Republican vice presidential nominee Mike Pence has ventured beyond Donald Trump’s ambiguous posture toward war-torn Syria.
The Indiana governor said during a debate with Democratic vice presidential nominee Tim Kaine that the U.S. military should be ready to strike Syrian military targets under the command of President Bashar Assad, whom the U.S. blames for a war that has killed hundreds of thousands of civilians. The threat of military action against the Russia-backed Assad regime marks a departure from what Trump has proposed for the country’s escalating humanitarian crisis.
Trump has advocated a hands-off approach to dealing with Assad.

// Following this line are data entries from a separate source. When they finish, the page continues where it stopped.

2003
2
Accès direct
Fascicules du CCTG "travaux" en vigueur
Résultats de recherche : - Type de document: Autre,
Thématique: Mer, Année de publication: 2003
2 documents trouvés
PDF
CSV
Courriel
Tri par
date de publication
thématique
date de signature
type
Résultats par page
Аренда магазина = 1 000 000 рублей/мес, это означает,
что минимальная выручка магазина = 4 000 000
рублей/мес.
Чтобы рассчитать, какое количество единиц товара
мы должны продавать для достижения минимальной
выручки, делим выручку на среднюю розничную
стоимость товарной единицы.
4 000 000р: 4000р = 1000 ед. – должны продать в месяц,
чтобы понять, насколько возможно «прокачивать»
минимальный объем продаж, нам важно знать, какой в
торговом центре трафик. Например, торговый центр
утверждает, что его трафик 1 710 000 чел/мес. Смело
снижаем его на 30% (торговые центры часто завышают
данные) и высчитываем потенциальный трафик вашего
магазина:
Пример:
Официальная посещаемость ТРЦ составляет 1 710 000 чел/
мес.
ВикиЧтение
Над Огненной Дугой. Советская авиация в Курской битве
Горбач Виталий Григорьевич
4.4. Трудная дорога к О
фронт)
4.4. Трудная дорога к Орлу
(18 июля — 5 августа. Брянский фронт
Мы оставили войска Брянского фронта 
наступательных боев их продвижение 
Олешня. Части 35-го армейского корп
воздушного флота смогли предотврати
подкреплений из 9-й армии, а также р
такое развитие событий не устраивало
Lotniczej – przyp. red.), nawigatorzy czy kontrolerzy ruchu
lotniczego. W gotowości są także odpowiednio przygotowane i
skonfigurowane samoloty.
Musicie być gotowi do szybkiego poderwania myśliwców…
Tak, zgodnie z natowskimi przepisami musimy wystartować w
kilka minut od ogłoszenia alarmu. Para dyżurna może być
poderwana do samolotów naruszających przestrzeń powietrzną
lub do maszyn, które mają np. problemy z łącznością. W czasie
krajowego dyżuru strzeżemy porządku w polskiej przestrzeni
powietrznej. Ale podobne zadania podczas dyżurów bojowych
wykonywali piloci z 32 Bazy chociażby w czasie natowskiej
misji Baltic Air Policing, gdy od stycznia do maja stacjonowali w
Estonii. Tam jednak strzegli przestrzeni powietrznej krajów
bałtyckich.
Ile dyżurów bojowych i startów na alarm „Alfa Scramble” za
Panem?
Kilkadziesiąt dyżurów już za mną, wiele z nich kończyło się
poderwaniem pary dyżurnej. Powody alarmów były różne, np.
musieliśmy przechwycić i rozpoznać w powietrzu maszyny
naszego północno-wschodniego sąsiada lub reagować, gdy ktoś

He has rarely addressed the crisis beyond calling for the creation of so-called safe zones for Syrian civilians to keep them out of harm’s way and keep refugees he claims pose a serious security risk out of Europe and the United States.
“What I like is, build a safe zone,” Trump said almost a year ago, so “you don’t destroy all of Europe.”
The space between the candidates underscores Pence’s challenge as he attempts to champion an unusually vague presidential candidate who shows little interest in the intricacies of world affairs. The differences also raise questions of whether other policy gaps between the two Republicans would exist in a Trump administration facing the tangle of adversaries and allies at the heart of the Syrian conflict. While Pence espouses traditional conservative viewpoints, Trump has advocated an isolationist-tinged “American first” approach that is harder to classify.
Notably, the light between the two men on Syria exposes Pence’s superior fluency on such issues as a former 10-year member of the House Foreign Affairs Committee.
The awkwardness surfaced during the only vice presidential debate Monday when Pence was asked whether the U.S. has a responsibility to protect civilians caught in the bloody Syrian conflict. Where Trump has suggested safe zones for refugees, Pence offered details and nuance — and he addressed the prospect of a confrontation with Russia.
The U.S., Pence suggested, should protect the Syrian city of Aleppo, where aid agencies warn that a humanitarian disaster looms with the collapse of a short-lived cease-fire and stalled peace talks.
“I just have to tell you that the provocations by Russia need to be met with American strength,” he said. “And if Russia chooses to be involved and continue, I should say, to be involved in this barbaric attack on civilians in Aleppo, the United States of America should be prepared to use military force to strike military targets of the Assad regime to prevent them from this humanitarian crisis that is taking place in Aleppo.”
That’s a very different approach from Trump, who has said repeatedly, and as recently as May, that he opposed military intervention in the civil war in Syria, and instead wants to target Islamic State militants.
“I would have stayed out of Syria,” Trump told MSNBC, arguing that the U.S. “has bigger problems than Assad.”
Trump has argued that it makes no sense for the U.S. to be fighting both Islamic State militants as well as Assad, when Syria and IS are also at war.
A broader intervention in Syria, beyond counterterrorist strikes, would be complicated. U.S. and European nations hold Assad’s government responsible for far more deaths than IS. There are also several al-Qaida splinter groups operating in Syria and they have various alliances with U.S.-backed rebels. Beyond Russia, Assad is receiving help from Iran and Hezbollah militants.
Trump has also advocated working more closely with Russia to take on the Islamic State group.
Pence, who consistently took a much tougher tone toward Russia than Trump during the debate, sought to minimize the differences in interviews Thursday.
“There’s absolute agreement (that) we have to establish safe zones for people to be able to get out of harm’s way in Aleppo,” he said.
“And if you don’t back that up with military resources and our allies in the region, then you really can’t guarantee that,” Pence said later Thursday during an MSNBC interview. “Whether that’s … a no-fly zone or whether you go beyond that with military force, I think that would have to be a real-time decision made by our commander in chief.”
President Barack Obama and then-Secretary of State Hillary Clinton, now the Democratic presidential nominee, urged Assad to step aside early in the uprising in 2011. But the administration put little effort into influencing Assad and has pivoted more toward striking Islamic State targets in Iraq and Syria.
Trump has said he supports military action against IS, already being conducted by the Obama administration.
The clarification was just one of several Pence has been forced to offer in recent days as he seeks to defend a candidate who can come across as imprecise, and has taking numerous, sometimes contradictory positions on a number of issues over the course of the campaign.
Pence also insisted Thursday that Trump no longer calls for a “total and complete” ban on foreign Muslims entering the United States, as Trump had proposed last year.
“It’s not Donald Trump’s position now,” Pence told CNN, insisting that Trump has made clear “we’re going to suspend immigration from countries compromised by terrorism.”
Trump has yet to personally disavow his original all-Muslim ban and his campaign website still features the proposal.